The quality of the preference summary is heavily dependent on the quality and completeness of the underlying Knowledge Graph.
Reproducibility
Code availability is not explicitly provided in the text. The method uses an advanced LLM (e.g., ChatGPT) to generate ground-truth preference summaries for training, creating a dependency on proprietary models for data construction.
📊 Experiments & Results
Evaluation Setup
Conversational recommendation using benchmark datasets
Benchmarks:
Not specifically named in text (Conversational Recommendation)
Metrics:
Not explicitly reported in the paper
Statistical methodology: Not explicitly reported in the paper
Main Takeaways
The paper claims to demonstrate effectiveness on benchmark datasets, but specific numeric results are not contained in the provided text snippet.
Qualitative analysis shows the model can generate structured summaries containing 'Reasoning', 'Overall Preferences', 'Current Interests', and 'Recommendation'.
The adaptive gating mechanism allows the system to balance between the base CRS's latent representation and the LLM's explicit preference summary.
📚 Prerequisite Knowledge
Prerequisites
Conversational Recommender Systems (CRS)
Knowledge Graphs (KG) and Graph Neural Networks (GNN)

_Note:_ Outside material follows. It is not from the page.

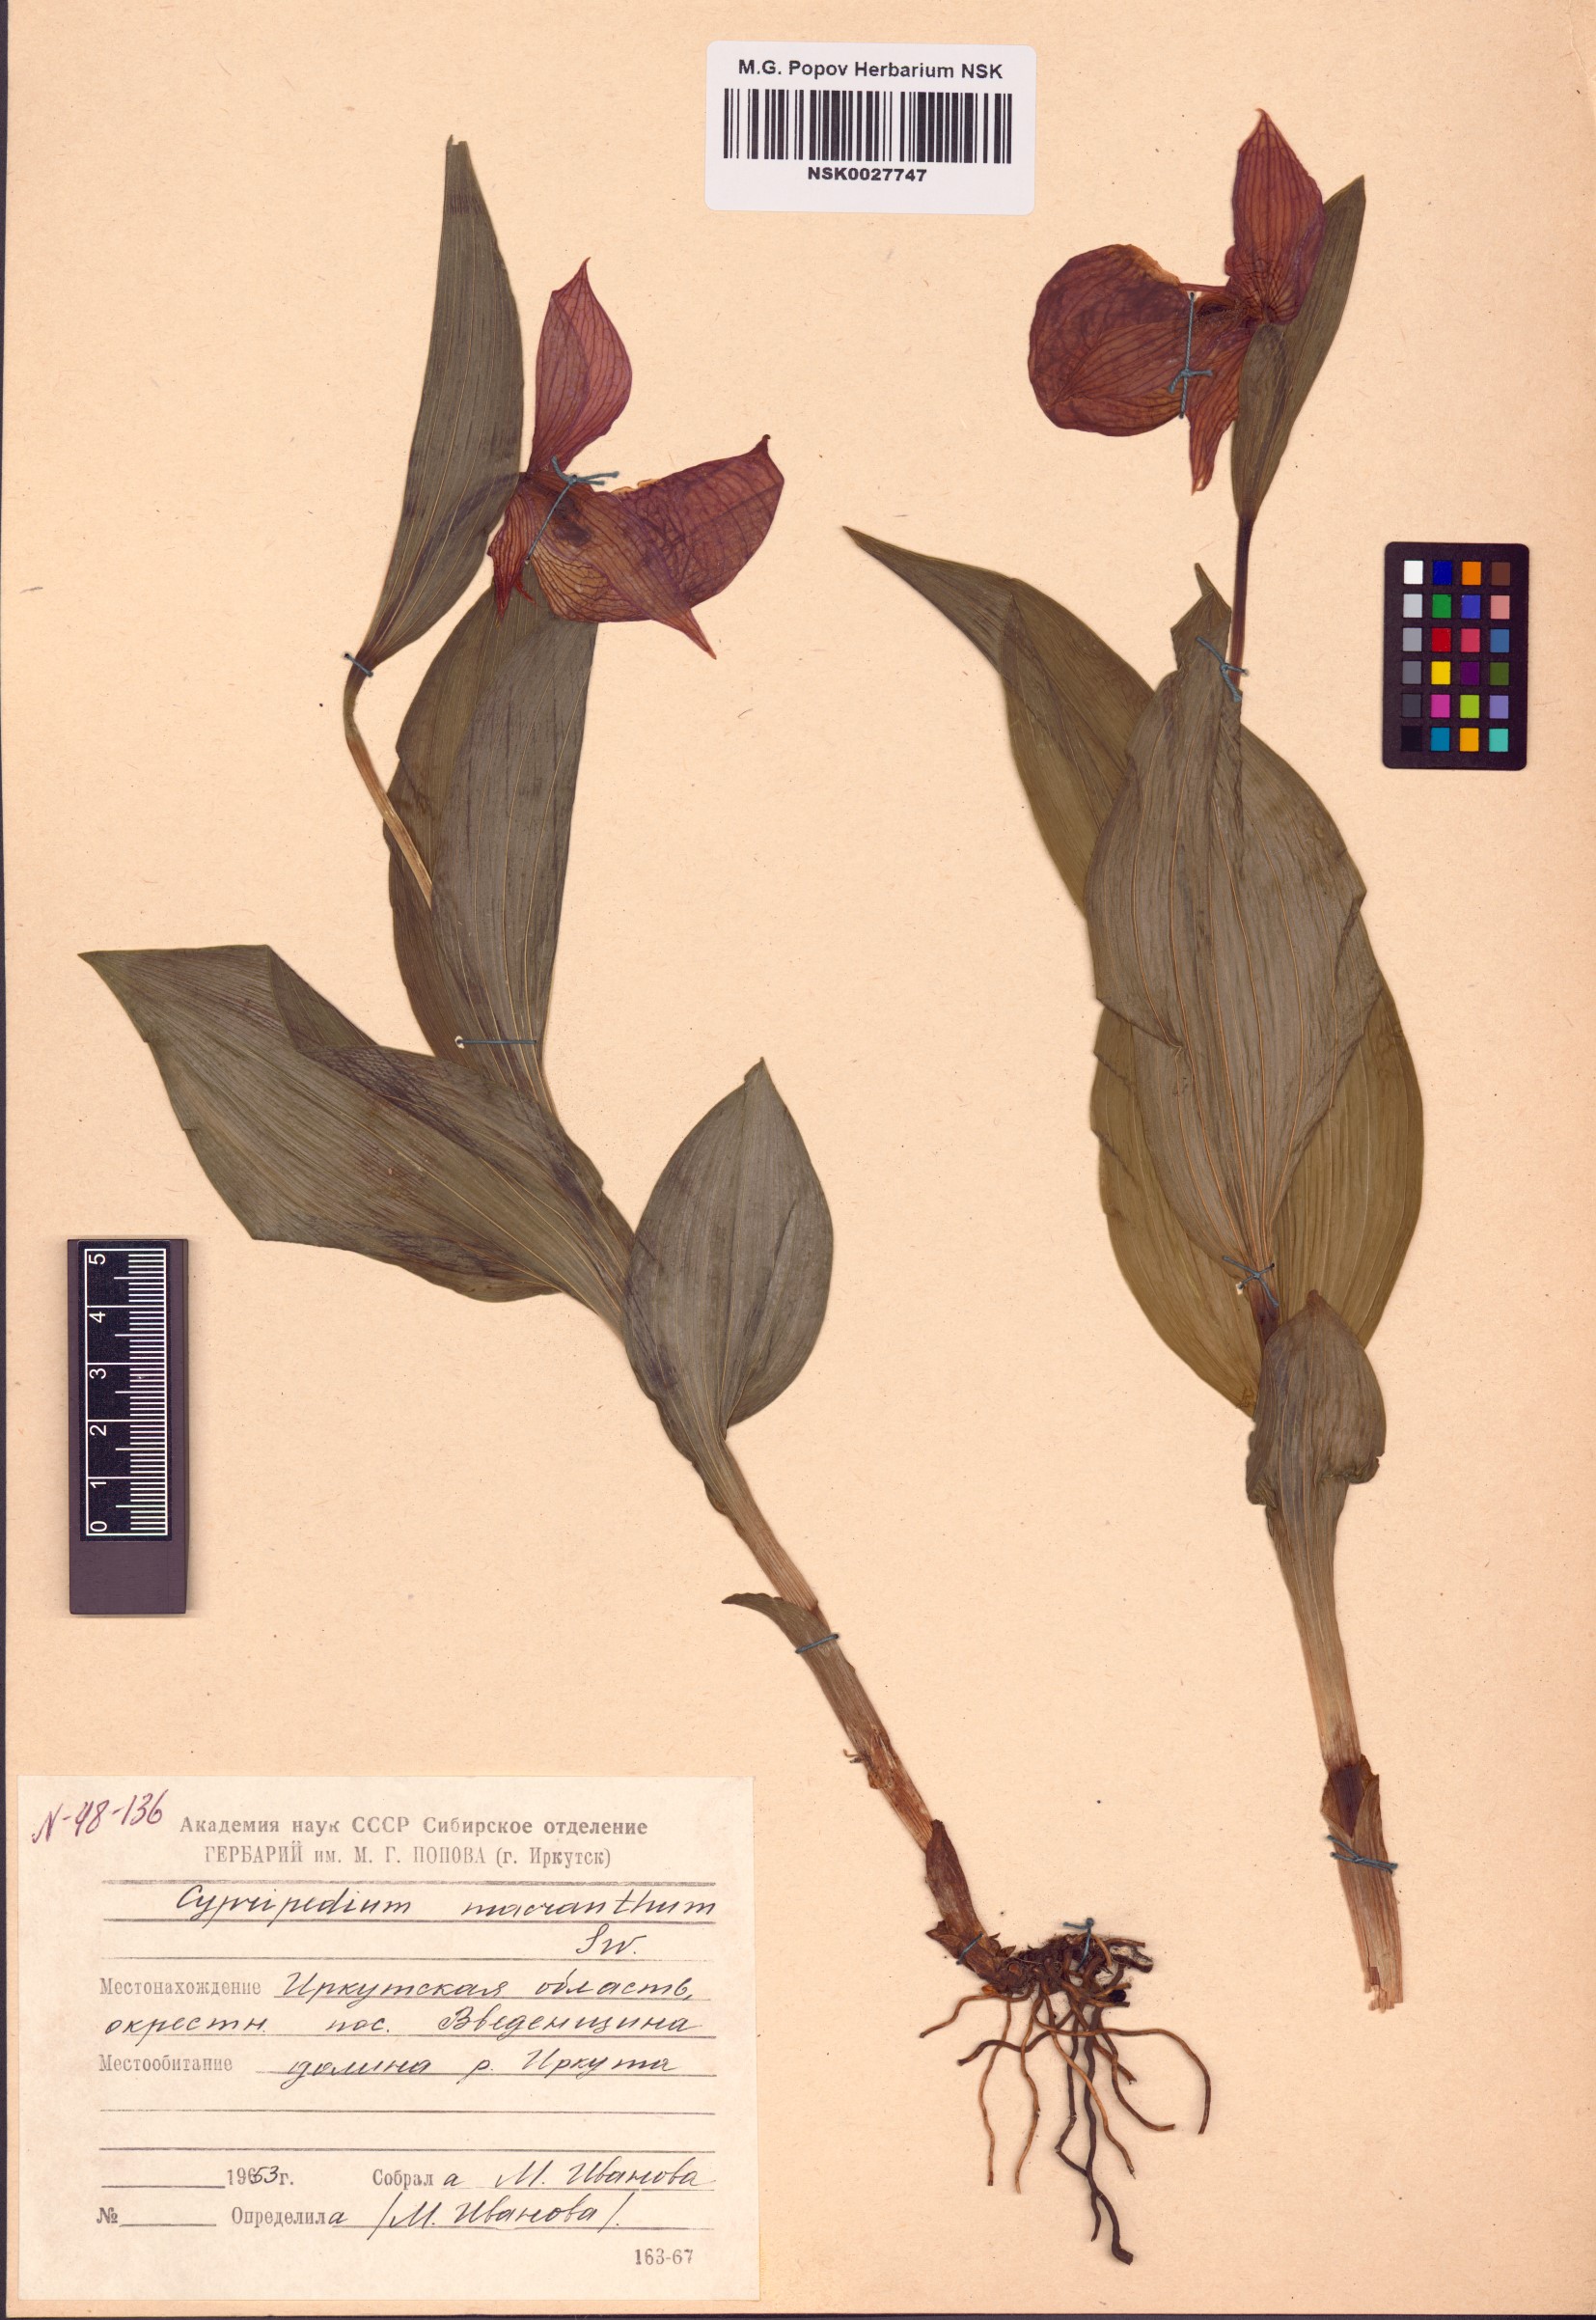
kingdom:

Large Language Models (LLM) and Instruction Tuning
Key Terms
CRS: Conversational Recommender System—systems that elicit user preferences through multi-turn natural language dialogue.
KG: Knowledge Graph—structured representation of data (entities and relationships), used here to represent items and attributes.
R-GCN: Relational Graph Convolutional Network—a type of neural network designed to handle multi-relational graph data.
Modality Gap: The representational mismatch between structured graph data (nodes/edges) and unstructured natural language tokens.
Graph Entity Captioning: A pre-training task where the model learns to generate natural language descriptions from graph entity embeddings.
Instruction Tuning: Fine-tuning an LLM on datasets formatted as instructions (input) and desired responses (output) to improve task performance.
NLL: Negative Log-Likelihood—a loss function used to train language models by maximizing the probability of the correct next token.